This isn't as complicated as it seems. Using Pattern, Matcher and a few regular expression groups, it's just a few lines of code:

Pattern re = Pattern.compile("^([^-]+)-(.)(.*)$");
Matcher m = re.matcher("product-code");
if (m.matches())
{
    // Could do: s = m.group(1) + m.group(2).toUpperCase() + m.group(3)
    // Using a StringBuilder is more efficient, though.
    StringBuilder buf = new StringBuilder();
    buf.append(m.group(1));
    buf.append(m.group(2).toUpperCase());
    buf.append(m.group(3));
    System.out.println(buf.toString());
}

Turning this into a general function or method is left as an exercise to the reader. ;-)

EDIT

Handling multiple matches:

String s = "product-code boo-yah";
Pattern re = Pattern.compile("^([^-]+)-(.)(.*)$");
Matcher m = re.matcher(s);
while (m.matches())
{
    s = m.group(1) + m.group(2).toUpperCase() + m.group(3);
    m = re.matcher(s);
}

System.out.println(s);

NOTE: I did test that code.

1 Comment

Multiple matches can be handled by changing the pattern to remove the "^" and "$" anchors, and looping until Matcher.matches() returns false.
1

Regular expressions are for searching strings, not for replacing them. Just write simple java code like this:

public static String convert(String text) {
    StringBuilder resp = new StringBuilder(text.length());
    boolean upper = false;
    for (int i = 0; i < text.length(); i++) {
        char ch = text.charAt(i);
        if (ch == '-') {
            upper = true;
        } else {
            if (upper) {
              ch = Character.toUpperCase(ch);
              upper = false;
            }
            resp.append(ch);
        }
    }
    return resp.toString();
}

2 Comments

good example... note for future, code on SO is indented using 4 spaces, using the <code> won't do the job
Using regexps with groups results in less code than what's in this answer, however.
1

No need to over-complicate it...

  String p = "product-code";
  String[] values = p.split("-");
  char[] letters = values[1].toCharArray();
  letters[0] =Character.toUpperCase(letters[0]);
  System.out.println(values[0]+String.copyValueOf(letters));

Comments

0

Here is a variation loosely based on Jason S' solution (meaning that I started out with his code and then changed it to suit my needs). The clue is that Guava has a class that does exactly this conversion, the CaseFormat class (or enum, to be more precise). So what I did was search for lower case words with dashes and feed them to the CaseFormat converter. (Converting from LOWER_HYPHEN to LOWER_CAMEL)
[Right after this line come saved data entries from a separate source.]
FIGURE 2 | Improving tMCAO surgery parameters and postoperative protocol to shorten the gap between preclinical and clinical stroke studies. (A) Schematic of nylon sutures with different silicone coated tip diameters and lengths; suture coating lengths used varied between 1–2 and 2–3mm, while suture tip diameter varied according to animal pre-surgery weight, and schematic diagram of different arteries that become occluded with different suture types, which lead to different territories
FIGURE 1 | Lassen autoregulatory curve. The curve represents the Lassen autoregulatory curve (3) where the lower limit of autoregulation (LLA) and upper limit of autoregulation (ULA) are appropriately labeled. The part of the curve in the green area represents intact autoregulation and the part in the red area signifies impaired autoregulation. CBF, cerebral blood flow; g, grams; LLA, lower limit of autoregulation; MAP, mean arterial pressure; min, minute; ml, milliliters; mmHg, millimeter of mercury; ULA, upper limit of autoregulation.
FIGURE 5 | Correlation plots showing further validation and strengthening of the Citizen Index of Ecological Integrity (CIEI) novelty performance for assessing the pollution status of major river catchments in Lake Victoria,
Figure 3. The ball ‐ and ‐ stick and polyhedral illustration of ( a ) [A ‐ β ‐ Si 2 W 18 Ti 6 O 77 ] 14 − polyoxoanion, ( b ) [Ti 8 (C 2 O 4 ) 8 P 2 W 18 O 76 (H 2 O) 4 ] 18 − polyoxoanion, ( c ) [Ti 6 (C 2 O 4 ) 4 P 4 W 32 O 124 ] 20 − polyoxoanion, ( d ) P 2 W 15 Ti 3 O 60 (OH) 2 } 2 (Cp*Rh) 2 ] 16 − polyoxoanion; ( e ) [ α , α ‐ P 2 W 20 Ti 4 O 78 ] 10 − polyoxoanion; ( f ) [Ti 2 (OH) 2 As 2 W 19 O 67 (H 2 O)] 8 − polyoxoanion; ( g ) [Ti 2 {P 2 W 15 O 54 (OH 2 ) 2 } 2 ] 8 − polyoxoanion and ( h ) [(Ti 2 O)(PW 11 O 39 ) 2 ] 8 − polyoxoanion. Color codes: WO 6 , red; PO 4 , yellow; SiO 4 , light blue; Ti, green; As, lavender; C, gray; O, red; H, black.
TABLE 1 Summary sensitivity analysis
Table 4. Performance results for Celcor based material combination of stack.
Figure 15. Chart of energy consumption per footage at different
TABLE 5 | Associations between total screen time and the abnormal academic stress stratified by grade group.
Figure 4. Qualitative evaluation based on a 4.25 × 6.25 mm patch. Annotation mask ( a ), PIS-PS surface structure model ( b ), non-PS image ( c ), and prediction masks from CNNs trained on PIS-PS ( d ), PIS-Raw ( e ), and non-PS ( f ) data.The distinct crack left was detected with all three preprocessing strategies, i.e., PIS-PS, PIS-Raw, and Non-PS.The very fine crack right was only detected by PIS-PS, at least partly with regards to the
public class CamelizeDashes {

    private static final Pattern WORD_WITH_DASHES =
        Pattern.compile("\\b(\\p{Lower}+(?:\\-\\p{Lower}+)+)\\b");

    private static String camelizeDashes(final String input) {
        final StringBuffer sb = new StringBuffer();
        final Matcher m = WORD_WITH_DASHES.matcher(input);
        while (m.find())
        {
            System.out.println("Match found: "+m.group());
            m.appendReplacement(sb, toCamelCase( m.group()));
        }
        m.appendTail(sb);
        return sb.toString();
    }
    public static void main(final String[] args)
    {
        test("Sed laoreet-neque-at libero luctus ultricies. Duis nulla justo, " +
            "tempor-nec viverra ut, convallis a diam. Praesent eget-nunc-sed " +
        "eros interdum sodales tempus-nec metus.");

    }
    private static void test(final String input) {
        System.out.println(camelizeDashes(input));
    }
    private static String toCamelCase(final String dashedword) {
        return CaseFormat.LOWER_HYPHEN.to(CaseFormat.LOWER_CAMEL, dashedword);
    }
}

Output:

Match found: laoreet-neque-at
Match found: tempor-nec
Match found: eget-nunc-sed
Match found: tempus-nec
Sed laoreetNequeAt libero luctus ultricies. Duis nulla justo, temporNec viverra ut, convallis a diam. Praesent egetNuncSed eros interdum sodales tempusNec metus.